Konu: Buck isimli bir Husky cinsi köpeğin hayatını onun gözlerinden anlatan bir eser olarak okuyucunun karşısına çıkıyor.


Üslup: Yazarın yine diğer kitaplarından da fark edilebileceği üzere, olayları olması gereken detaylar ile sunan ve bir o kadar da sade olan üslubu, okuma zevkini artıran önemli bir unsur olarak dikkat çekiyor.


Özgünlük: Bir köpeğin hayatının onun gözlerinden anlatılması önceden beri süregelen bir fabl geleneği olarak algılanabilecek bir eser olduğundan eser, özgünlük açısından fazla öne çıkmamaktadır.


Karakter: Kitapta insanların birer yan karakter olarak kullanılması ve birçok ana ve yan karakterin de köpeklerden oluşması karakter olgusunu incelemenin ilk aşamada zor olarak algılanabilmesine yol açsa da, esasında köpek olan karakterlerin insanlar gibi tahlil ve tasvir edilebilmesi neticesinde üslup ve konu ile birbirini tamamlayan bir hikayenin meydana geldiği aşikardır.
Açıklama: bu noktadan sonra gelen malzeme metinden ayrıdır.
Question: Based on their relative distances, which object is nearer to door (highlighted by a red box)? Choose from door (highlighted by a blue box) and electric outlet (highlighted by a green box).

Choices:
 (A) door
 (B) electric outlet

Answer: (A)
Akıcılık: Eser, gerek üslup gerek de olay örgüsünü zenginleştiren konu ve karakterler ile oldukça akıcı şekilde değerlendirilebilecek eserlerden birisi olduğunu gösteriyor.


Genel: Yukarıda belirtilen kriterler uyarınca 10 puan üzerinden gerçekleştirilen değerlendirmede:


Konu: 8

Üslup: 8.5

Özgünlük: 6.5

Karakter: 8

Akıcılık: 8.5


puanlarını alan eserin genel ortalaması ise, 7,9 puan olarak okunması tavsiye edilen eserlerden birisi olarak belirtilmesi gerekiyor. Bu sebeple Vahşetin Çağrısı, basit bir çocuk hikayesi olmaktan ziyade, bazı yönleriyle hepimizin hayatından kesitler içeriyor.


(*) : Alıntılar başlığındaki bütün kısımlar:

VAHŞETİN ÇAĞRISI

Yazar: Jack London

Yayınevi: Türkiye İş Bankası Kültür Yayınları

Baskı: 18. Baskı - Ocak 2020

kapakta kullanılan fotoğraftaki kitaptan alıntı olarak kullanılmıştır.